Feature Article: Getting on board
Rule will push recorders on thousands of carriers
By Avery Vise
Last month the Federal Motor Carrier Safety Administration announced a final rule for electronic onboard recorders that is significantly more stringent than a regulation proposed three years ago.
FMCSA now mandates EOBRs on carriers that are shown in a single compliance review to be in serious noncompliance with any major hours-of-service regulation. The final rule takes effect on June 4, 2012, giving EOBR suppliers time to adjust to the new performance standards adopted in the final rule.
In the regulation proposed in January 2007, the agency planned to mandate EOBRs based on a review of HOS records during each of two compliance reviews conducted within two years. FMCSA estimated that under the proposal, approximately 930 carriers would be subject to mandatory EOBRs. Those carriers had 90 percent higher crash rates than the general population.
Now FMCSA estimates nearly 5,700 carriers will use EOBRs after the final rule’s first year of implementation. Carriers that would be subject to mandatory EOBRs if the final rule were in place today have 40 percent higher crash rates than the general carrier population, FMCSA says.
Under the final rule, if an audit finds that a carrier has a violation rate of 10 percent or greater for any major HOS regulation contained in a new list, FMCSA will require the carrier to install EOBRs in all trucks and to use them for two years.

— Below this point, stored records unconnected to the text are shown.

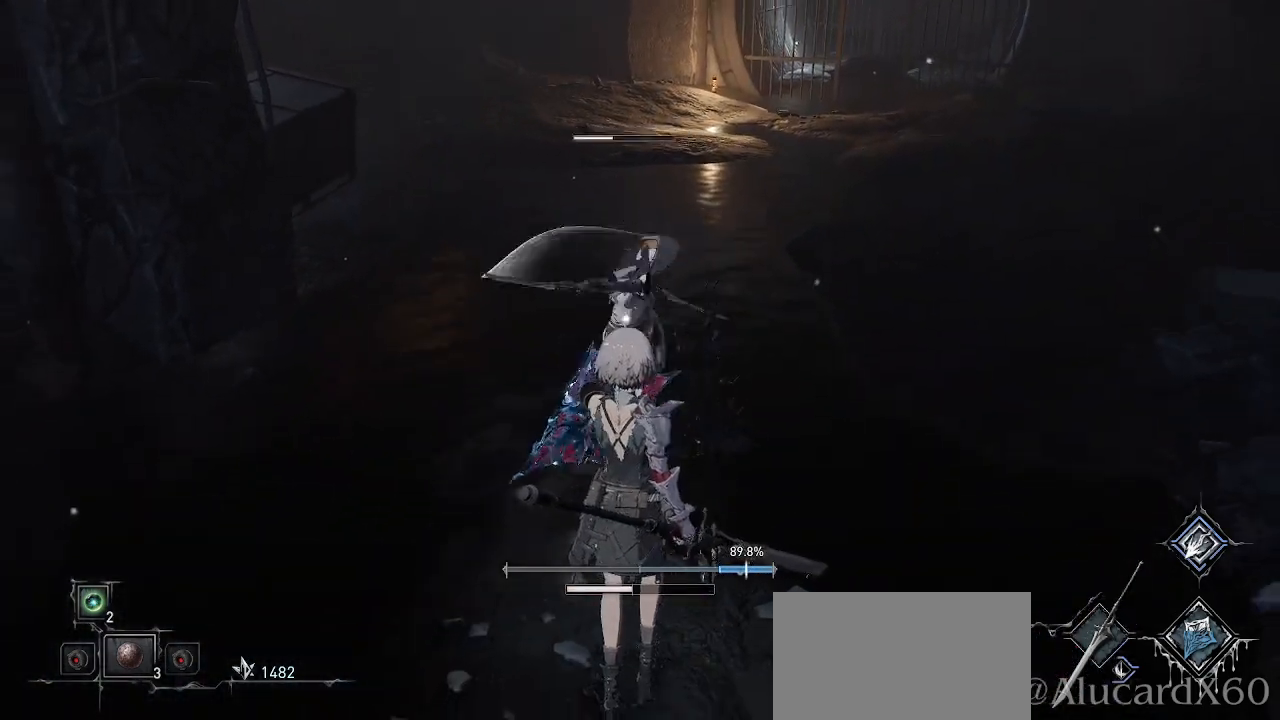
{"buttons": ["L2"], "left_stick": "down-left", "right_stick": "center", "events": [[17, "left_stick", "down-left"], [300, "L2", "down"], [300, "left_stick", "left"], [317, "DPAD_UP", "down"], [367, "DPAD_RIGHT", "down"], [367, "DPAD_UP", "up"], [383, "DPAD_RIGHT", "up"], [483, "left_stick", "down-left"]]}
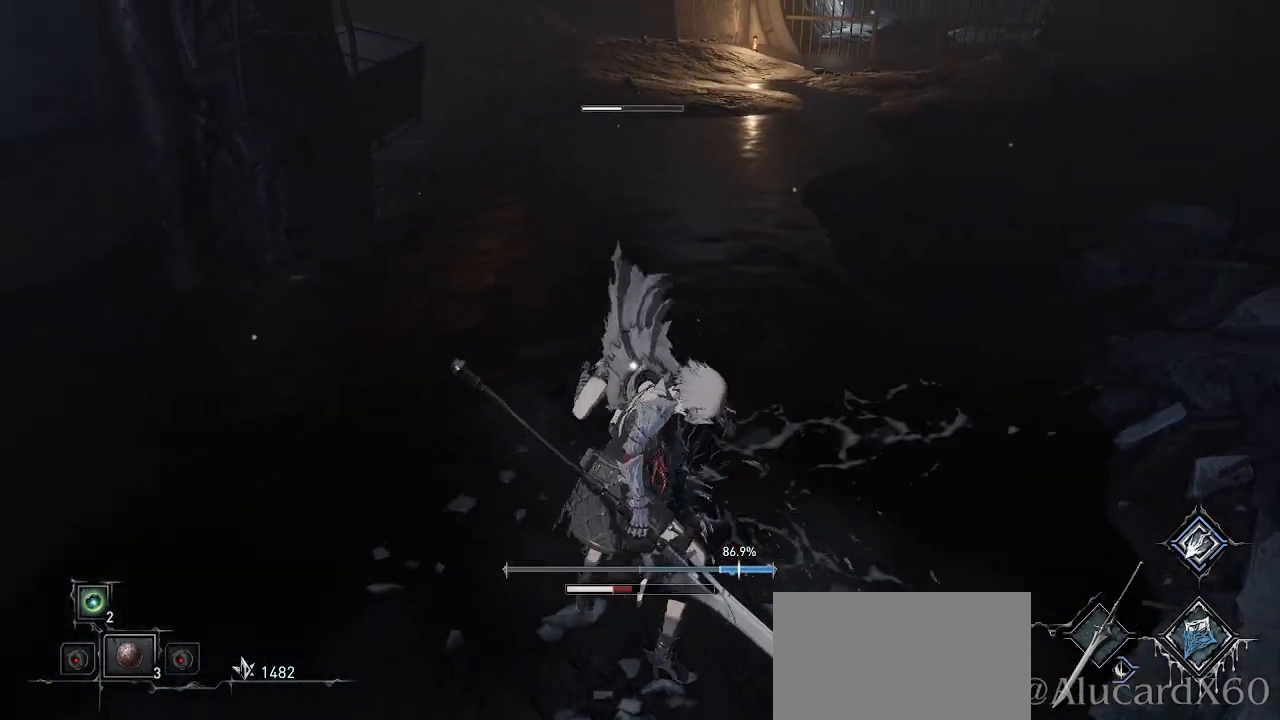
{"buttons": ["L2"], "left_stick": "down", "right_stick": "center", "events": [[117, "left_stick", "down"], [217, "SELECT", "down"], [267, "SELECT", "up"]]}
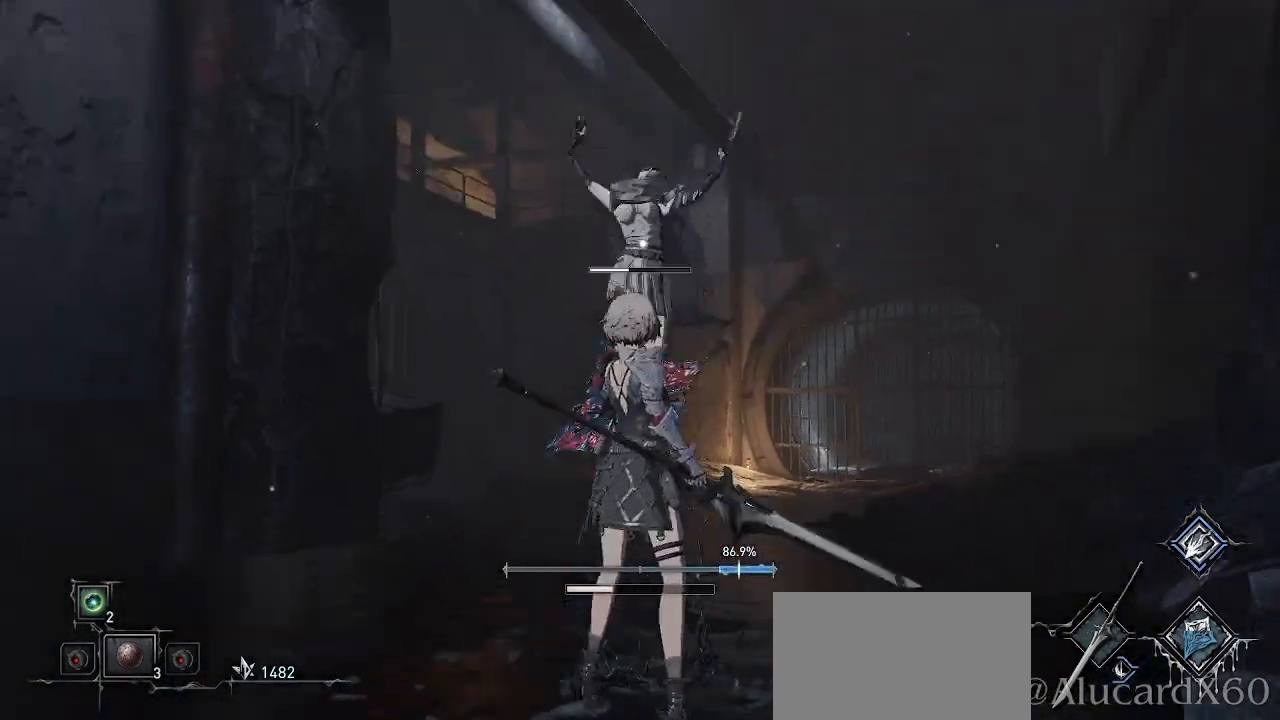
{"buttons": ["L2"], "left_stick": "down", "right_stick": "center", "events": []}
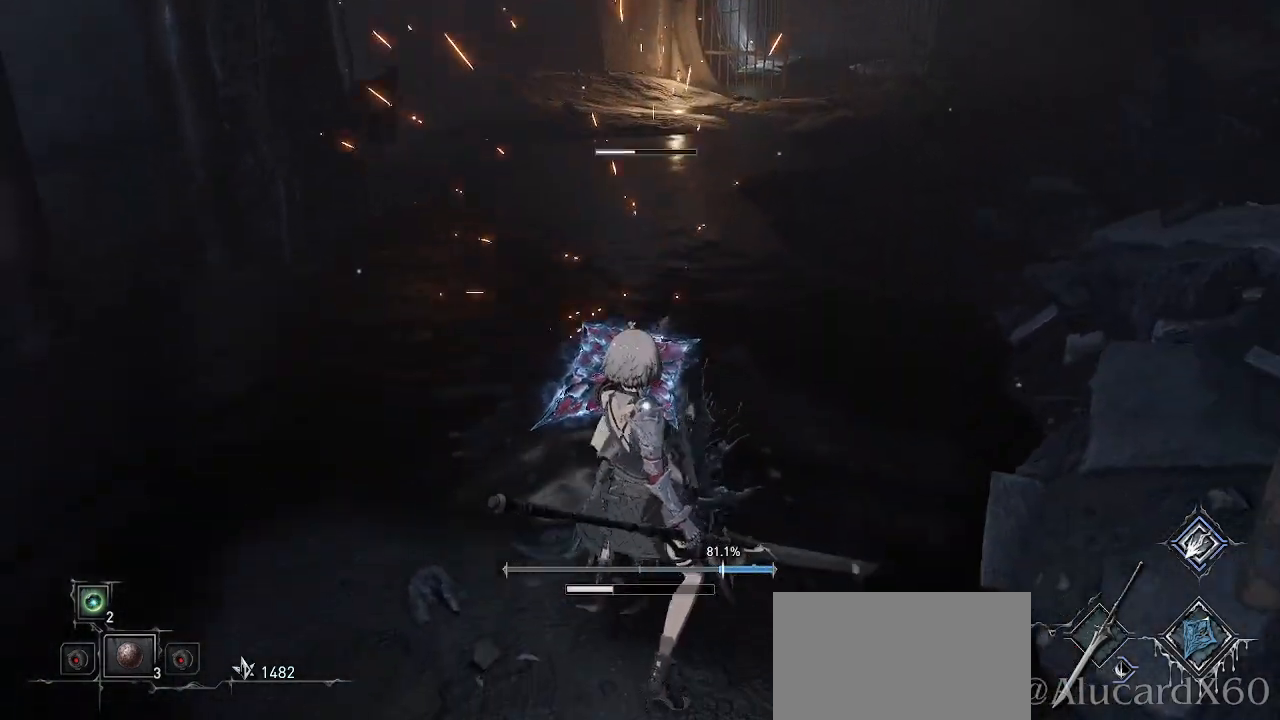
{"buttons": ["L2"], "left_stick": "down", "right_stick": "center", "events": [[150, "L2", "up"], [283, "L2", "down"], [383, "L2", "up"], [450, "L2", "down"]]}
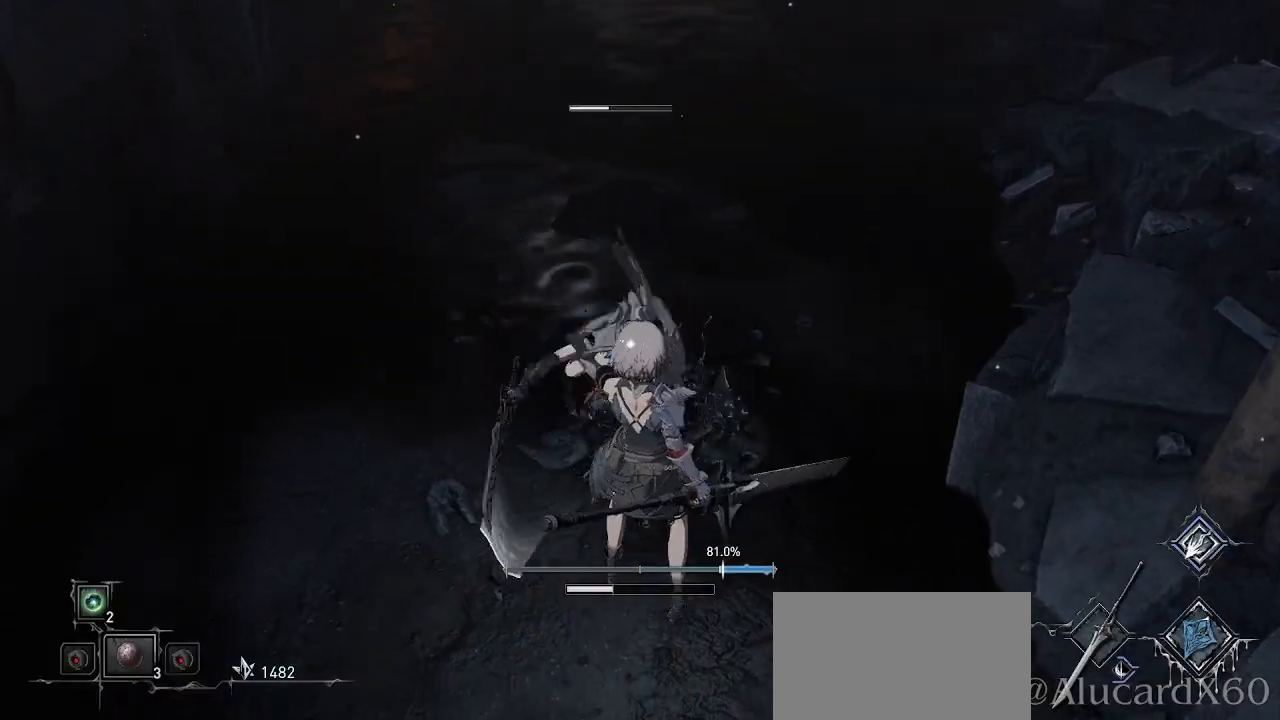
{"buttons": [], "left_stick": "down", "right_stick": "center", "events": [[50, "L2", "up"]]}
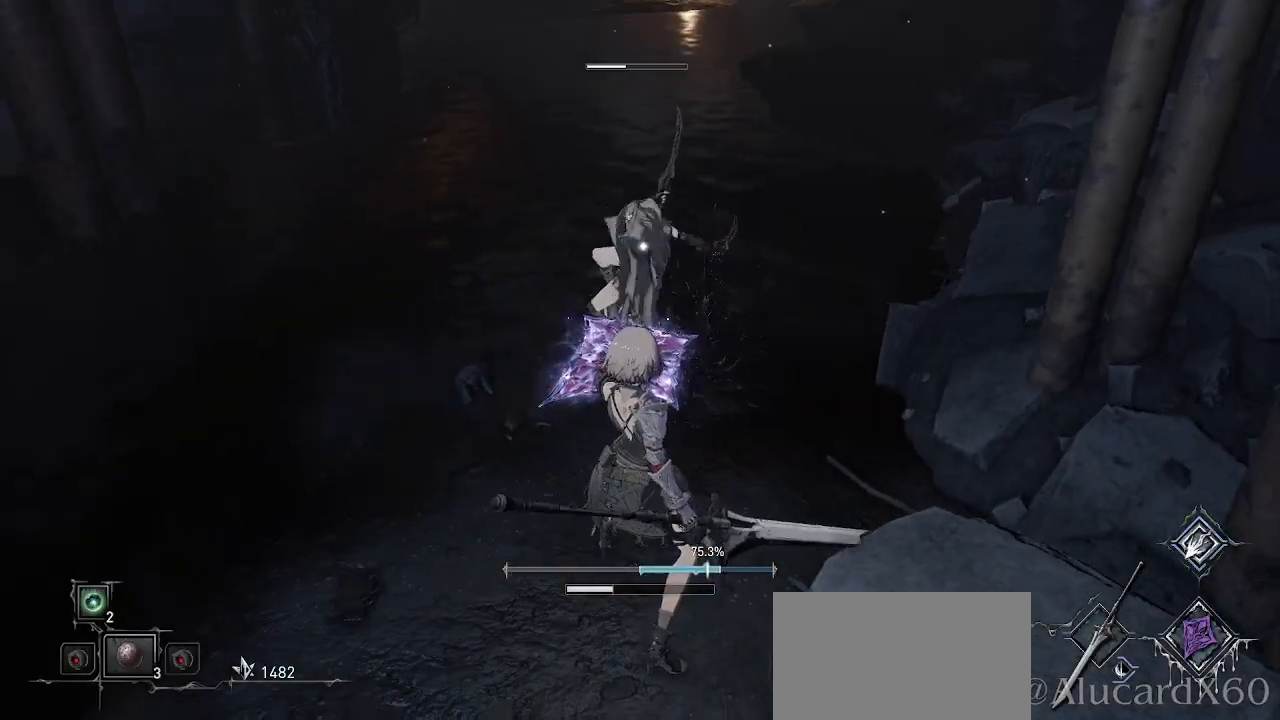
{"buttons": [], "left_stick": "down-left", "right_stick": "center", "events": [[67, "left_stick", "down-left"], [150, "CIRCLE", "down"], [283, "CIRCLE", "up"], [333, "CIRCLE", "down"], [450, "CIRCLE", "up"]]}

“We have no plans currently to challenge the EOBR rulemaking,” says Joe Rajkovacz, regulatory affairs specialist for the Owner-Operator Independent Drivers Association. “The rulemaking as it stands is eminently avoidable for motor carriers if drivers take care of their log books and make sure all date- and time-stamped documents (tolls, fuel receipts, etc.) match their logs.”
While the final rule, like the 2007 proposal, ties the EOBR mandate to remedial action, FMCSA elaborated in its new rule on plans for a broader rulemaking. It would expand the scope of mandatory EOBRs due to the safety risks of groups such as “passenger carriers, hazardous materials transporters, and new motor carriers seeking authority to conduct interstate operations.”
Under the performance standards of the new rule, EOBRs must automatically record the truck’s location at each change of duty status and at intervals while in motion. EOBRs also must conform to specific information processing standards to ensure data security and integrity.
FMCSA estimates the rule’s cost at $139 million a year and safety-related benefits at $182 million.
Todd Dills contributed to this report.
Other types of computer-assisted logging
One reason some carriers cite for using EOBRs is the 2008 Federal Motor Carrier Safety Administration determination it would begin considering electronic device position reports as supporting documents in hours-of-service compliance. In its April EOBR rulemaking, the agency offered fleets voluntarily installing EOBRs relief from driving time-related supporting documents requirements.
Nydin Transport independent owner-operator Terry Angleton didn’t have that ruling in mind when he began cleaning up his Omaha, Neb., office this year, but he was worried about the possibility of an audit on his year-and-a-half-old business. He’s replacing paper documents with the uDrove service, a smartphone application installed on his Motorola HTC Eris, driven by the Android operating system. It’s combined with an online storage account for documentation of fuel purchases sorted by type (reefer or truck), mileage information tracked with GPS, load tracking information that can be shared with shippers and receivers, inspection reports and, yes, logs.
Companies offering similar logging applications – another is the laptop-based Driver’s Daily Log and a similar program for the iPhone – note they do not satisfy FMCSA regulations for EOBRs, but rather they’re lower-cost solutions that also save time. Considering the previously tedious preparation of quarterly estimated taxes alone, Angleton says, “now it’s all there in the database. That’s two to three weeks saved – $8,000-$10,000 saved a quarter.”